● **Material for the task**:
------------------------------

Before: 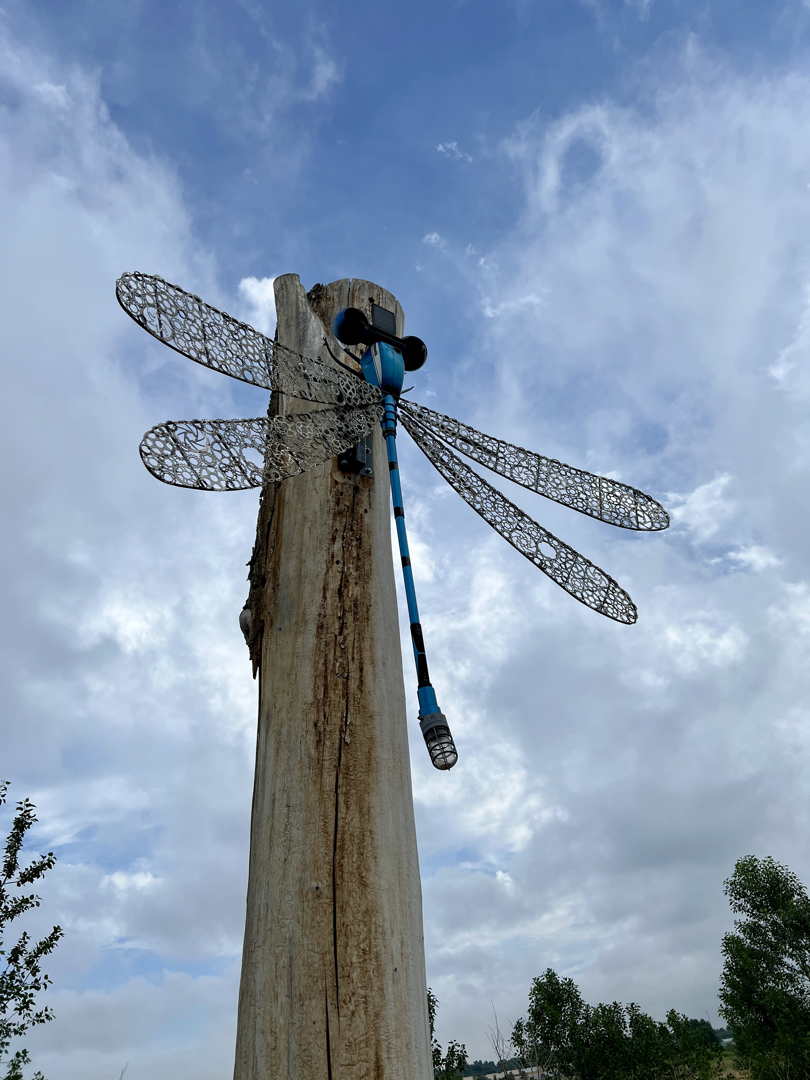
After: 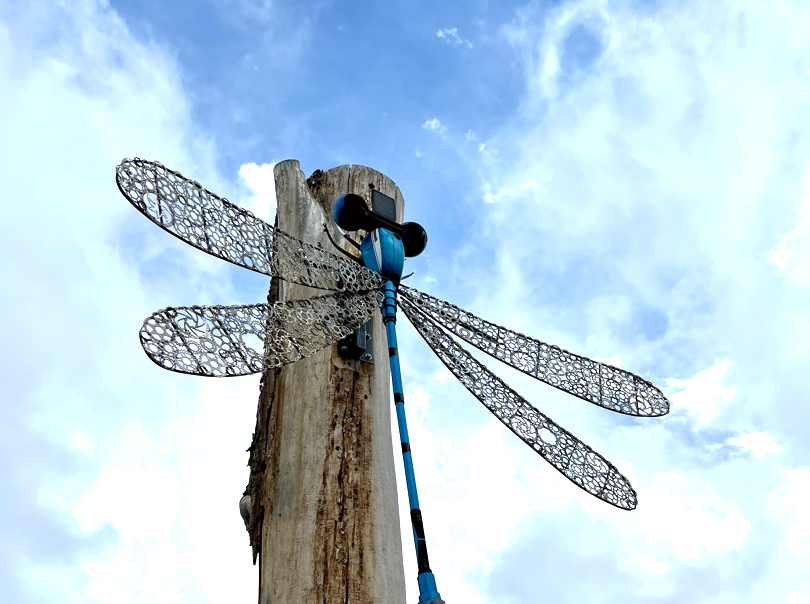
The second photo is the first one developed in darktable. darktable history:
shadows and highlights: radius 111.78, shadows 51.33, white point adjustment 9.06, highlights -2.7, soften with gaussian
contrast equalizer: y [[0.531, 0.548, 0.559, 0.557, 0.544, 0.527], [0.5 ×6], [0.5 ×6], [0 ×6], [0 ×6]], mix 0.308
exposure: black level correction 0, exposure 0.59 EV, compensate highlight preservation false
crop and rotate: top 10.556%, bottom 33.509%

------------------------------

● **Work instructions**: Copy the listing above word for word, leaving out the pictures.

● **The answer**:
Before: 
After: 
The second photo is the first one developed in darktable. darktable history:
shadows and highlights: radius 111.78, shadows 51.33, white point adjustment 9.06, highlights -2.7, soften with gaussian
contrast equalizer: y [[0.531, 0.548, 0.559, 0.557, 0.544, 0.527], [0.5 ×6], [0.5 ×6], [0 ×6], [0 ×6]], mix 0.308
exposure: black level correction 0, exposure 0.59 EV, compensate highlight preservation false
crop and rotate: top 10.556%, bottom 33.509%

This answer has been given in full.